Joliet's Union Station and the museum building
Joliet's historic Union Station opened in 1912 as a joint railroad station serving multiple railroad lines that converged on Joliet during the city's railroad-era industrial peak. The substantial Beaux-Arts station building — designed by Chicago architect Jarvis Hunt, the same architect responsible for several other major Midwestern stations of the era — was one of the most architecturally significant railroad stations in Illinois outside of Chicago. The station operated as a working passenger rail facility through most of the 20th century, with declining passenger service through the postwar period and the eventual cessation of full intercity passenger operations.

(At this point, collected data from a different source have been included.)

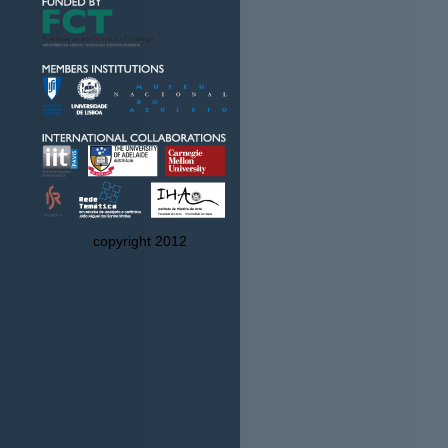
copyright 2012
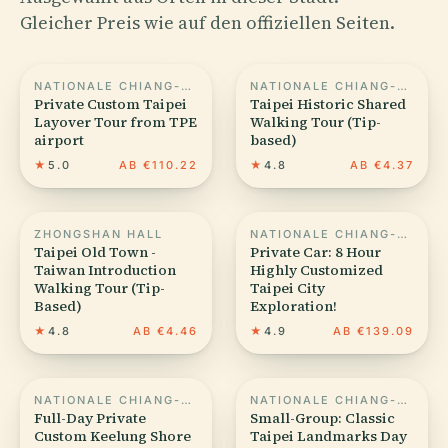
Gleicher Preis wie auf den offiziellen Seiten.
NATIONALE CHIANG-KAI-SHEK-GEDÄCHTNISHALLE
NATIONALE CHIANG-KAI-SHEK-GEDÄCHTNISHALLE
Private Custom Taipei
Taipei Historic Shared
Layover Tour from TPE
Walking Tour (Tip-
airport
based)
★
5.0
AB €110.22
★
4.8
AB €4.37
ZHONGSHAN HALL
NATIONALE CHIANG-KAI-SHEK-GEDÄCHTNISHALLE
Taipei Old Town -
Private Car: 8 Hour
Taiwan Introduction
Highly Customized
Walking Tour (Tip-
Taipei City
Based)
Exploration!
★
4.8
AB €4.46
★
4.9
AB €139.09
NATIONALE CHIANG-KAI-SHEK-GEDÄCHTNISHALLE
NATIONALE CHIANG-KAI-SHEK-GEDÄCHTNISHALLE
Full-Day Private
Small-Group: Classic
Custom Keelung Shore
Taipei Landmarks Day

Note that the Joliet Area Historical Museum building at 204 North Ottawa Street is a separate facility from the Union Station building itself — the museum is housed in a former 1909 Universalist Church building that was extensively renovated and adapted for museum use. The Union Station building, located several blocks away, remains an architecturally significant Joliet landmark and continues to function as a transit hub; the museum and the station are closely associated in Joliet's tourism marketing because they collectively represent the city's heritage-tourism core, but they are physically distinct sites and visitors should be clear on which building they are visiting.
The 1909 Universalist Church building that houses the museum was renovated and adapted for museum use in the early 2000s; the renovation preserved the substantial Romanesque-revival exterior and the original interior architectural features while reconfiguring the interior for exhibit galleries, classroom space, the Welcome Center desk, and the museum gift shop. The building's substantial scale and high-ceilinged interior galleries provide notably good exhibit space for a small-to-mid-size community history museum.